Cristiane e Marcus foram eleitos em 2014. Ela, para a Câmara dos Deputados, com pouco mais de 80 mil votos. Ele, para a Assembleia Legislativa, com 39 mil votos.
A deputada Cristiane Brasil (PTB-RJ) contestou na quarta-feira (31) no Supremo Tribunal Federal (STF) a suspensão da posse dela como ministra do Trabalho, determinada no último dia 22 pela presidente da Corte, Cármen Lúcia.
Cristiane Brasil foi escolhida pelo presidente Michel Temer no início deste ano para assumir a pasta, mas tem enfrentado uma batalha judicial porque decisões de magistrados têm impedido que ela tome posse.
Primeiro, a Justiça Federal em Niterói (RJ) suspendeu a posse sob o argumento de que Cristiane Brasil não atende ao requisito da moralidade administrativa, previsto na Constituição – a deputada já foi condenada por dívidas trabalhistas.
Após recorrer e perder vários recursos, a Advocacia Geral da União (AGU) decidiu acionar o Superior Tribunal de Justiça (STJ), que liberou a posse. Dois dias depois, contudo, Cármen Lúcia suspendeu novamente.
O jornal “O Estado de São Paulo” revelou, no sábado (3), que Cristiane e Marcus são alvos de um inquérito policial por suposta associação ao tráfico de drogas durante a disputa eleitoral de 2010. Naquele ano, o deputado disputava uma cadeira na Assembleia Legislativa, com apoio de Cristiane.
A acusação é de que os dois tenham negociado com traficantes para fazer campanha no bairro de Cavalcanti, Zona Norte do Rio.

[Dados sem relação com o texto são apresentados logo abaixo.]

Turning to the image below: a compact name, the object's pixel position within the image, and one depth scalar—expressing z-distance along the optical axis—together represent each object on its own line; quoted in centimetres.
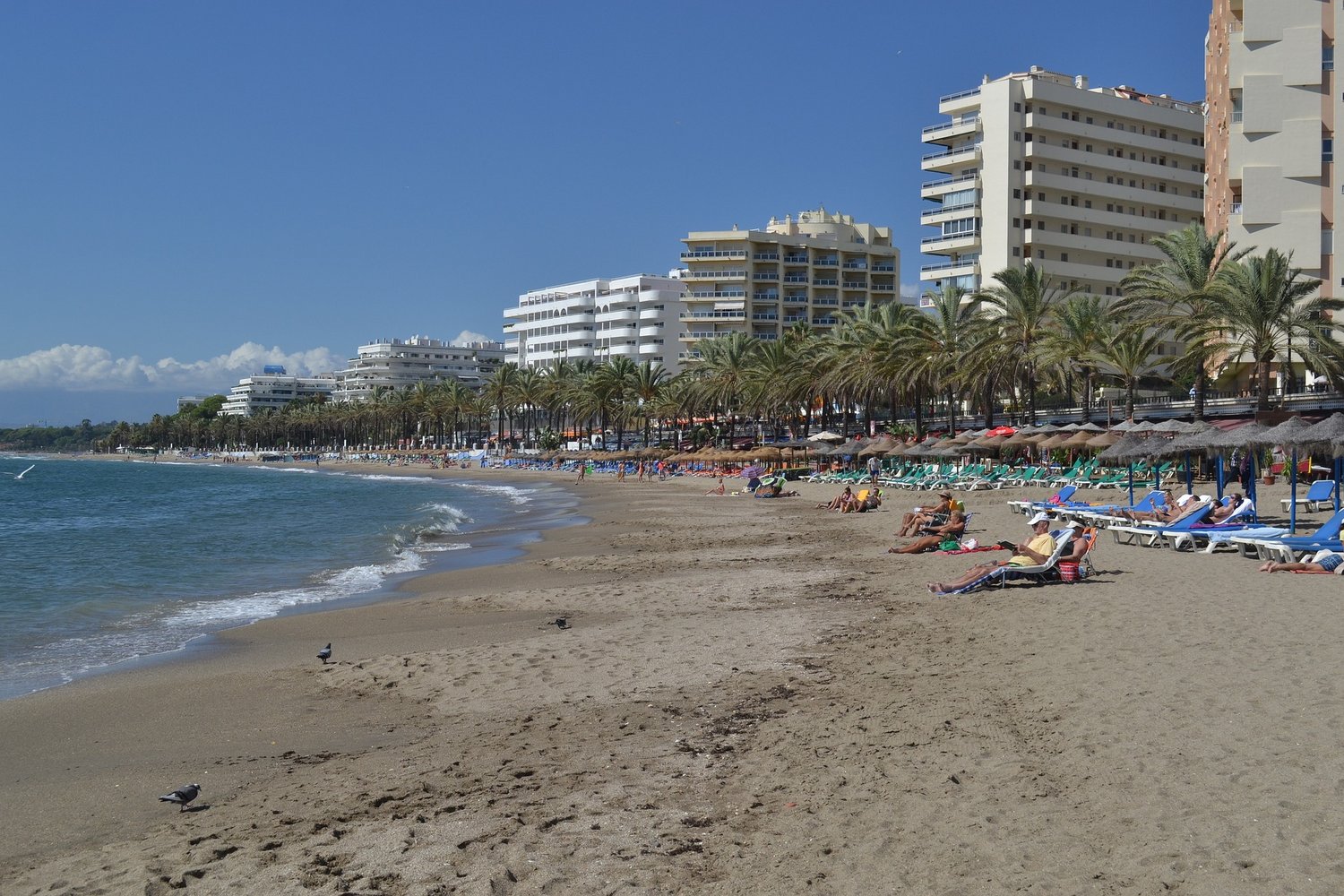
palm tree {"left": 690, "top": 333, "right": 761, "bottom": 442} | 6881
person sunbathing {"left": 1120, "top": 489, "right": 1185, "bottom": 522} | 1867
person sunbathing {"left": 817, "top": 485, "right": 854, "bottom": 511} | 3088
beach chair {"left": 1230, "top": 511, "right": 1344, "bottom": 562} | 1373
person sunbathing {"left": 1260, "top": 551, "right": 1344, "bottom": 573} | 1308
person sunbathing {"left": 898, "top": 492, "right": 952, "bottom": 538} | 1953
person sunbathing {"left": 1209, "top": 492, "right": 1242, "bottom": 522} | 1734
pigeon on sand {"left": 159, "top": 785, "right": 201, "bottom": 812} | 646
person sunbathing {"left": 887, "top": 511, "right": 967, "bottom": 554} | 1823
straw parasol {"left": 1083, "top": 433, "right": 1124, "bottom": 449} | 3181
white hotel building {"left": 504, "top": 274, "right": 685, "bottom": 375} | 11138
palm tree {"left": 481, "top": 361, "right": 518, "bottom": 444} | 10206
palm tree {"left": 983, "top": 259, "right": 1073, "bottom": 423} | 4259
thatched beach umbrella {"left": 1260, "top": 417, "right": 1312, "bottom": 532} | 1781
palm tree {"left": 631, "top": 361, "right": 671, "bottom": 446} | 8306
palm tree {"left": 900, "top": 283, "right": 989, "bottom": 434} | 4675
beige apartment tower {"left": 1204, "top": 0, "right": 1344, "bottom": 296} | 4881
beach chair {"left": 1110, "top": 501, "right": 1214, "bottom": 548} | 1673
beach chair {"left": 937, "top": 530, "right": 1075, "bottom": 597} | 1328
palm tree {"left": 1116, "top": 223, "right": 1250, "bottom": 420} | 3247
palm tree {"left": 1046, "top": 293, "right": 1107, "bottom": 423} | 4012
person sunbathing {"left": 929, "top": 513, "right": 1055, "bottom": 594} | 1331
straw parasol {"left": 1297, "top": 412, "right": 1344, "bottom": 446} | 1736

Como hoje a deputada tem foro privilegiado, a investigação foi enviada na semana passada ao Ministério Público Federal.
O deputado Marcus Vinícius diz, em nota, que, “em 2010, já prestou esclarecimentos sobre o caso” e que “os fatos narrados nessa denúncia anônima não foram comprovados”. Sobre o áudio revelado pelo Fantástico, Marcus Vinícius afirma que “desconhece a gravação e que não pode se manifestar sobre o suposto material”.

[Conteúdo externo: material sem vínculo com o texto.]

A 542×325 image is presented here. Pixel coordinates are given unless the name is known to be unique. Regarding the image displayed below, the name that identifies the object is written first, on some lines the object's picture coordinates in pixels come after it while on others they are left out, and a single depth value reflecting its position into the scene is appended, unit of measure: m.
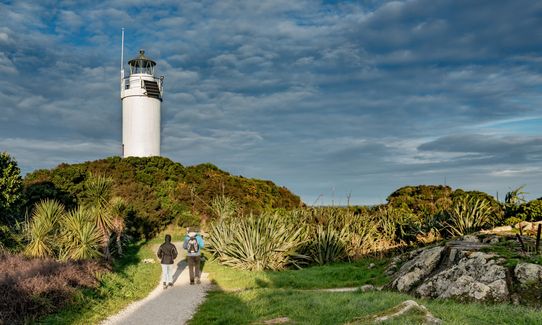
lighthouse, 43.78
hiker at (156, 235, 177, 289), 14.52
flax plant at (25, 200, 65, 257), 17.20
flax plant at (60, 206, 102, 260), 17.20
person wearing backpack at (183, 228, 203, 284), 15.11
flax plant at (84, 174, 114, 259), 20.30
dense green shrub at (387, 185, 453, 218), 26.10
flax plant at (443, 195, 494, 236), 17.59
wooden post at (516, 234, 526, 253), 10.67
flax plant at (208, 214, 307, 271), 17.78
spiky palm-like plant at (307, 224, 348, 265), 19.27
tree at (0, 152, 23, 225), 20.83
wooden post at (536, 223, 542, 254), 10.56
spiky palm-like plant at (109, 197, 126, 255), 21.56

A assessoria de Cristiane Brasil diz que ela “não foi ouvida no inquérito e nega veementemente que teve contato com criminosos”. Sobre a gravação em que constrange funcionários, a assessoria afirma que “embora não tenha obtido acesso ao conteúdo do aúdio, e desconhecer em quais circunstâncias foi gravado, a deputada jamais infringiu qualquer norma ética ou jurídica relacionada às eleições”.
Durante três semanas, o Fantástico propôs aos assessores que a deputada ouvisse o áudio, mas ela não aceitou.